そして、「でも3カ月で演劇部に行ったので皮下脂肪はそのまま」と笑った。

サッカー部を支えるのは分析スタッフたち

東大ア式蹴球部、いわゆるサッカー部は1918年創部の日本で最も歴史のあるサッカー部。

現在の部員数は103名で、「社会やサッカー界に責任を負う存在として、日本一価値のあるサッカークラブ」というスローガンを掲げる。過去3年の勝率は41.8%。

文武両道のため、平日の練習は授業終わりの1時間半のみ。

他の強豪校に比べると圧倒的に少ない練習を分析スタッフたちがカバーしている。膨大な相手チームの試合映像を解析し、一番効率の良い攻撃や守備のフォーメーションを導き出しているという。

彼らはピッチに立って試合をすることはない。影の仕掛け人のような存在でサポートしている。こうした分析をしたくてサッカー部に入部する学生もいるそう。

中でも群を抜いているのが工学部システム創成学科の木下慶悟さん。部活の分析以外にも世界トップクラスのチームを分析し、Twitterやブログで公開している。さらに、海外のクラブチームから分析依頼が来るメンバーもいるという。

ゲスト・武井壮さんは「練習量の短さをテクニカルでカバーして40%の勝率を達成している。日本代表に入れた方がいい」と本格的な分析に驚く。

サッカー部OBの添田さんは「受験勉強で勝ってきたナゾの自信があるので、基礎練習はコツコツできる。プロでも手を抜くような練習もコツコツやるけど、試合前のウォーミングアップもコツコツやるので試合前にバテる」と欠点も明かした。

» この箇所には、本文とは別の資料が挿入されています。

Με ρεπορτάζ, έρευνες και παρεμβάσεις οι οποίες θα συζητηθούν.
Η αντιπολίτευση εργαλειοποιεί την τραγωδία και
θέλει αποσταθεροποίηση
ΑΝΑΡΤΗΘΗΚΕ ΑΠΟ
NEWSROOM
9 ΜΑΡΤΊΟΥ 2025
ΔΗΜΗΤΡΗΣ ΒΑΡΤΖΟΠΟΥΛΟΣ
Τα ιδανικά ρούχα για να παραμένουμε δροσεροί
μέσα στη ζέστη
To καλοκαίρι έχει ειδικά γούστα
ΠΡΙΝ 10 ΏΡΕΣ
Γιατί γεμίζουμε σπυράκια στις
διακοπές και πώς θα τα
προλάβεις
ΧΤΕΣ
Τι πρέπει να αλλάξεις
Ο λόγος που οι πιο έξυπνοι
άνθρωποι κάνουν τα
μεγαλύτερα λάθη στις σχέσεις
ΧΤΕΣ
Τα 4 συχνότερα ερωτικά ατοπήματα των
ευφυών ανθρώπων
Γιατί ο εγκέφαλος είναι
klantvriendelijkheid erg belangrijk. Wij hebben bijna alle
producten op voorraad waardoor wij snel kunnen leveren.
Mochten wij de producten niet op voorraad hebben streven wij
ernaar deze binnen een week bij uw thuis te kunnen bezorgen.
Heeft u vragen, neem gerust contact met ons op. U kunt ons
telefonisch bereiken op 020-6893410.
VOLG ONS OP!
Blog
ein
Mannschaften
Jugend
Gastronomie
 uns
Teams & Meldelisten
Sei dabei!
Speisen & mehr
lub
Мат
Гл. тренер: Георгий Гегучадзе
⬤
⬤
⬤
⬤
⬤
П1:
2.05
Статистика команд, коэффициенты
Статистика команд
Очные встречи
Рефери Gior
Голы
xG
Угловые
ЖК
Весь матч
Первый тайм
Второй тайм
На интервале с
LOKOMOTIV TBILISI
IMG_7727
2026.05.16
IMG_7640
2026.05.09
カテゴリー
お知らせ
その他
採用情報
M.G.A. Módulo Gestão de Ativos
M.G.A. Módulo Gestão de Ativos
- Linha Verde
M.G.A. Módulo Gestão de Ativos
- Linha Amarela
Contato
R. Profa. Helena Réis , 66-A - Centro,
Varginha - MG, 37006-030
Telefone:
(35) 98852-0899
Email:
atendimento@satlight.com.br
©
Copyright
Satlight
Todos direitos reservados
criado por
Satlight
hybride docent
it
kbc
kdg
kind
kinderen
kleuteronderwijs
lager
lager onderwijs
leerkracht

1962年に創部したボクシング部は、現在の部員数16名。「打たせず打つ」というスローガンで、1部から5部までの関東大学リーグの中で真ん中の3部を30年間キープしている。

そんな歴史あるボクシング部のトレーニングは、ひたすら基礎の練習を続けること。その理由は運動経験が少ない部員も多いから。

地味な基礎練習だからこそ、飽きたりもしそうだが、部員たちは「勉強と同じで基礎をやっていくことでできることが増えていく」とその大切さを実感していた。